Amongst all the new features in iOS 9, I spotted one on Twitter that I hadn’t seen before:

There is nothing cooler than seeing my iOS9 devices report HTTP/2 from Safari @ http2bin.org. Welcome to the HTTP/2 future!

It turns out that Cory blogged about this several months ago, but otherwise this change seems to have passed very quietly.

The status quo – HTTP/1.1 – is over fifteen years old. The web has changed a lot since then, and decisions made for the web of 1997 just don’t make sense today. Enter HTTP/2: a new protocol intended to replace HTTP/1.1, with a design that’s appropriate for the modern web. It’s been in the works for several years, and was finally published as an RFC in May.

I first heard of HTTP/2 in Cory’s talk at PyCon, and I thought it was an interesting technical idea. He makes a compelling case for the benefits, but I didn’t expect it to be adopted quickly. Until lots of browers could use it, who would rush to adopt it server-side?
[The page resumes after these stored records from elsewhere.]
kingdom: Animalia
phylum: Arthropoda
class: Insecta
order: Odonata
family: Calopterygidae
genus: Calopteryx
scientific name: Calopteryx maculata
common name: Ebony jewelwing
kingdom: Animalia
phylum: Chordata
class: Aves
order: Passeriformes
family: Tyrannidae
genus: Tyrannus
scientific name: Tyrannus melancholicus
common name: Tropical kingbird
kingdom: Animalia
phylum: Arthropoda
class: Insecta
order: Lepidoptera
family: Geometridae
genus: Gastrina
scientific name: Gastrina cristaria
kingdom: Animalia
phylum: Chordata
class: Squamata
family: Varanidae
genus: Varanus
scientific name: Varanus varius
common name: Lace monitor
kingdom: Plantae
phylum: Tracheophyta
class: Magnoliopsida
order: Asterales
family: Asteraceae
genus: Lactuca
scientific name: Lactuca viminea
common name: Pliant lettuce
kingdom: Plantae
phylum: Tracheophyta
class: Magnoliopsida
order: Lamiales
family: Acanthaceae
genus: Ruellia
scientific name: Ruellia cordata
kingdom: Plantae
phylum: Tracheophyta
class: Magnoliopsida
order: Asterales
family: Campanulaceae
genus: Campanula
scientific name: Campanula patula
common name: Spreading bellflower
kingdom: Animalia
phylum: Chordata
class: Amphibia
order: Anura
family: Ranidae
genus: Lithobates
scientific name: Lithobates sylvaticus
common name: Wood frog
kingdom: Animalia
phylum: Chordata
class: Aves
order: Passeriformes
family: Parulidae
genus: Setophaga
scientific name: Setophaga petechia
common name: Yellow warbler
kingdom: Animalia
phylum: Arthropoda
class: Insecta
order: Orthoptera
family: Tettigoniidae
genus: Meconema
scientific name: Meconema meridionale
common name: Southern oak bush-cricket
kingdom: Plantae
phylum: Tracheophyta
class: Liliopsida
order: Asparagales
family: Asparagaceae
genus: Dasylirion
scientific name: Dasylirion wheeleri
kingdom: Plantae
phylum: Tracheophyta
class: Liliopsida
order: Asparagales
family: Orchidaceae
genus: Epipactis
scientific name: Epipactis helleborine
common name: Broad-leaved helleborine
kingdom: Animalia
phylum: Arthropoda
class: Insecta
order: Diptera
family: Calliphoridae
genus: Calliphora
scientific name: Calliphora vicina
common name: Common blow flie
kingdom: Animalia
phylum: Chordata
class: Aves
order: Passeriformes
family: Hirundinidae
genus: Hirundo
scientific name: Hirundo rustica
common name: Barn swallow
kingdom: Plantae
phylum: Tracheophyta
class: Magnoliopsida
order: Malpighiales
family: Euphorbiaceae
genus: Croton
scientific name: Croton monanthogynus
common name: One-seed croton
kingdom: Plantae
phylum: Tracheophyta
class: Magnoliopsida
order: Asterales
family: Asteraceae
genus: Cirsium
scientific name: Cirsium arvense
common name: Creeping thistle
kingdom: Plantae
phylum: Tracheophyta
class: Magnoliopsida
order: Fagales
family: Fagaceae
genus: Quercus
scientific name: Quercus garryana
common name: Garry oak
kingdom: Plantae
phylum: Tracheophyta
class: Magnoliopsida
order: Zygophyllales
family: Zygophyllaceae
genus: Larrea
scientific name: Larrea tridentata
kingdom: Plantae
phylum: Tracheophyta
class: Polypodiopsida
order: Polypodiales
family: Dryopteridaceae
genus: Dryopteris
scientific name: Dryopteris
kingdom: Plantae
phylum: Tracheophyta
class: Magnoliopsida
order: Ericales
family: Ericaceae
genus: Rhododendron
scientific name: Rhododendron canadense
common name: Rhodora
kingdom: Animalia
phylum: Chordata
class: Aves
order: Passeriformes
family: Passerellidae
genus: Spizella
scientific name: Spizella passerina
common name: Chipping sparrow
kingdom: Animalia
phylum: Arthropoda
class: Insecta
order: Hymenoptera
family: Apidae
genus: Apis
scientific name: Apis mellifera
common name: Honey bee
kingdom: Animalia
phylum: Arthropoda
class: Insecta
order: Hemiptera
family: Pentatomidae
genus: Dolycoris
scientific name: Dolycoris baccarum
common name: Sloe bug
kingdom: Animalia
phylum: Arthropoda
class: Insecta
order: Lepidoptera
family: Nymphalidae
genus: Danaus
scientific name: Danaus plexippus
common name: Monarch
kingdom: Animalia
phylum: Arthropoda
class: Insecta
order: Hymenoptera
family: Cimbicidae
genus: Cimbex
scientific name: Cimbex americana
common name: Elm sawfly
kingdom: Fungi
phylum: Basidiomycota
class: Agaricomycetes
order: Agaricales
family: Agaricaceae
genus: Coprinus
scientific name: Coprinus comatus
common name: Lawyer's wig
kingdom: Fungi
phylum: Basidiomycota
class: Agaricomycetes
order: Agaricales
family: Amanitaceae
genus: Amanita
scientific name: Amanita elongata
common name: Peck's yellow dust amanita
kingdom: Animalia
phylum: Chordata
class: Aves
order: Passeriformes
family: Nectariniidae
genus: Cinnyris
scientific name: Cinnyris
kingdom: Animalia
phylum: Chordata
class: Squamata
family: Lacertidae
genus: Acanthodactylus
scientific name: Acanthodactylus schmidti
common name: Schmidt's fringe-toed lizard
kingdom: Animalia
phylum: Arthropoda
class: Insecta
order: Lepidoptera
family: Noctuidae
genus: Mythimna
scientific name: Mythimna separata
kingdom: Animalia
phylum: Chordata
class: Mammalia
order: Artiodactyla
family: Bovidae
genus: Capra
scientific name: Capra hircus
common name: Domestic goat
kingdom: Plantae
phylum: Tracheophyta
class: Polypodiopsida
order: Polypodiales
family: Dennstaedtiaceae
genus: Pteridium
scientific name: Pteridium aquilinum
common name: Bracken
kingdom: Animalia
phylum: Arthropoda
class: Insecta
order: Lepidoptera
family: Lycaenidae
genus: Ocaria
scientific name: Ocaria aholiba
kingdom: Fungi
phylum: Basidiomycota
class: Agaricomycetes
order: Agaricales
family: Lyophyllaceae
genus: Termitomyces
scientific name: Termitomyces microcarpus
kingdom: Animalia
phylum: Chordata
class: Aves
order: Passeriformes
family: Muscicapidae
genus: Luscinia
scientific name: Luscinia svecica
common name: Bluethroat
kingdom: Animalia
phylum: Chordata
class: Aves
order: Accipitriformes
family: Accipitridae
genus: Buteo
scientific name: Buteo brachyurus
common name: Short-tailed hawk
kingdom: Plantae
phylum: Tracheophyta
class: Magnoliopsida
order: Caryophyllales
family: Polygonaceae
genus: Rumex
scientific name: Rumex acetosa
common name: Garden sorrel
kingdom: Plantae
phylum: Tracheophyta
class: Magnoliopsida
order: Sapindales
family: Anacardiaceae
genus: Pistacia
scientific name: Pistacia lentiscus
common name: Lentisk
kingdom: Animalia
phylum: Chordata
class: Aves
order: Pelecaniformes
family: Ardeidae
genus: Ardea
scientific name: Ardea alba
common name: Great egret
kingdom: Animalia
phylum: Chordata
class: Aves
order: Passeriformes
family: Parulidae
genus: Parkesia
With iOS 9, that calculus has changed.

It turns out that Apple announced support for HTTP/2 all the way back in June, at WWDC: Networking with NSURLSession (start at the 13 minute mark). The same session introduced App Transport Security (HTTPS by default for all apps), and I suspect that overshadowed this announcement. It doesn’t help that I’ve found almost no mention of it in Apple’s developer docs.

But the crux is this:

As of iOS 9 and El Capitan, all NSURLSession requests can support HTTP/2. (And if you’ve been running the developer seeds, you’ve had it for a while.)

Apple have been using this themselves: remote access to HomeKit devices via iCloud all goes via HTTP/2. And I wouldn’t be surprised if they start using it to push out software updates, given that CDNs were explicitly called out as an HTTP/2 provider in that session.

Even assuming a very conservative adoption rate, there are now tens of millions of new clients that support HTTP/2. That’s got to push the needle on server-side adoption (and guess what I’m planning for next weekend!).

HTTP is a fundamental part of the web, and HTTP/2 is a key part of its future. I’m incredibly pleased to see Apple driving it forward.